Owen Matthews Owen Matthews

How Russia is holding Ukraine’s wheat exports to ransom

issue 11 June 2022

Starvation is a weapon as old as war itself. But Vladimir Putin has put a perversely postmodern twist on the ancient stratagem. Instead of menacing his Ukrainian enemy with hunger and poverty, he is threatening the whole world. Putin has long used oil and gas as a political instrument, most recently cutting off supplies to Poland and Bulgaria in retaliation for their refusal to pay their bills in roubles. But it is Putin’s blockade of the export of Ukrainian wheat that could prove just as effective in Russia’s war of weaponised commodities.

Together, Russia and Ukraine produce 30 per cent of the global wheat exports. Ukraine is the world’s sixth biggest exporter of grains, almost all of it through seven Black Sea ports from Odessa to Mariupol.

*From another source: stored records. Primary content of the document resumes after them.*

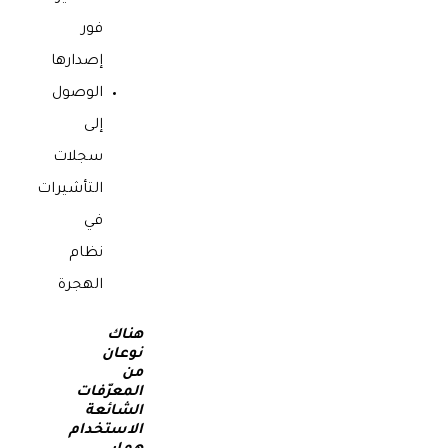
فور
إصدارها
الوصول
إلى
سجلات
التأشيرات
في
نظام
الهجرة
هناك
نوعان
من
المعرّفات
الشائعة
الاستخدام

Seeing this vulnerability, the Kremlin made a naval blockade of Ukraine a top priority in the build-up to war. In January and February of this year, one of the earliest bellwethers of the coming conflict was the mass recall of Russian warships from stations as far afield as Africa and the Arctic to redeploy in the Black Sea. On the opening day of the Kremlin’s ‘special military operation’ against Ukraine, Russian aircraft bombed a Turkish-flagged freighter 50 miles outside Odessa. The next day the Panamanian–registered grain ship Namura Queen was targeted by a Russian anti-ship missile on its approach to the port of Pivdenniy, and the Moldovan-flagged Millennial Spirit was also hit and damaged nearby, injuring several crew members.

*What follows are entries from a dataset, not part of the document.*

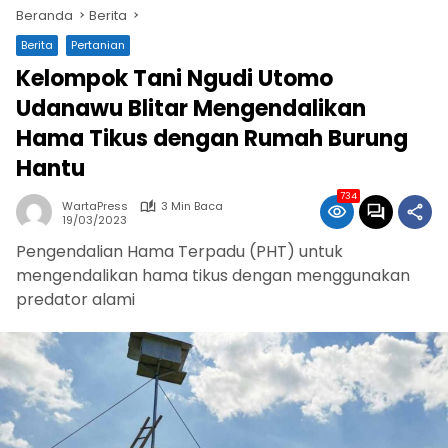
Beranda
Berita
Berita
Pertanian
Kelompok Tani Ngudi Utomo
Udanawu Blitar Mengendalikan
Hama Tikus dengan Rumah Burung
Hantu
734
WartaPress
3 Min Baca
19/03/2023
Pengendalian Hama Terpadu (PHT) untuk
mengendalikan hama tikus dengan menggunakan
predator alami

These early attacks on non-Ukrainian ships well beyond Kyiv’s territorial waters sent a very deliberate message: Ukraine’s ports were strictly off limits to international shipping until the Kremlin said otherwise. To back up the threat, the Russian Black Sea fleet has, according to Ukraine’s Ministry of Defence, deployed around 20 surface vessels and four submarines on constant patrol between Serpent Island and Sevastopol, along with Bal and Bastion coastal missile systems as well as strike aviation based in Crimea.